**Data extract**
Segment Open

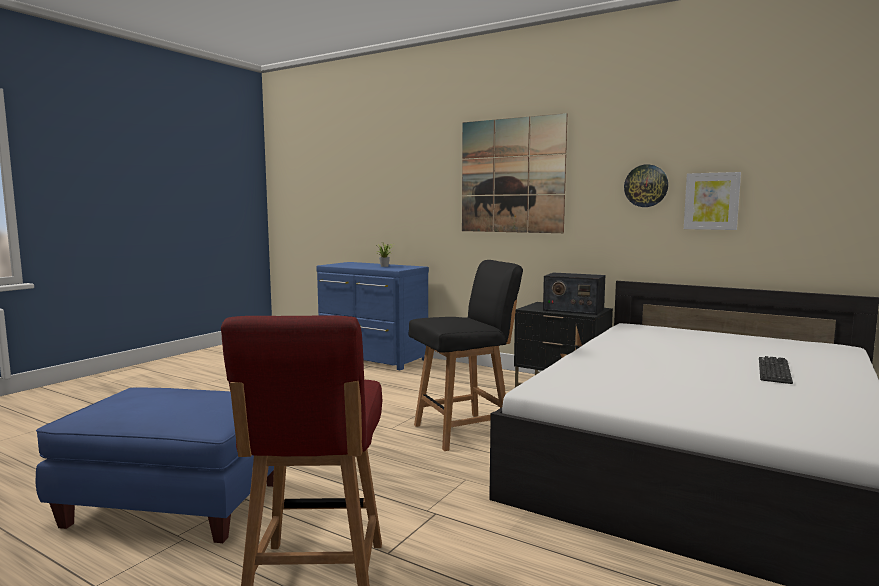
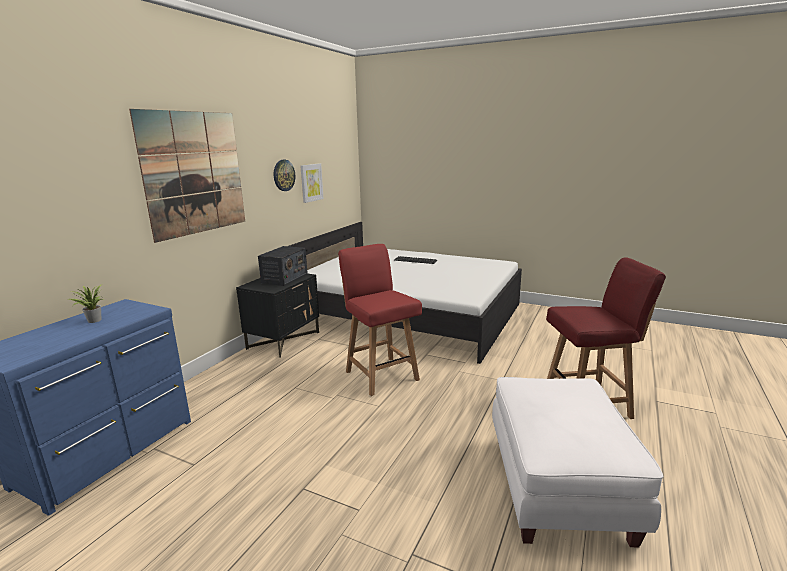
camera: 95 degrees left, 10 degrees up
(178, 503) = (557, 486): blue ottoman -> white ottoman
(464, 431) = (381, 375): black chair -> red chair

Segment Closed

**Exercise**
Exclude the images and reproduce the remaining data exactly.

**Response to this task**
camera: 95 degrees left, 10 degrees up
(178, 503) = (557, 486): blue ottoman -> white ottoman
(464, 431) = (381, 375): black chair -> red chair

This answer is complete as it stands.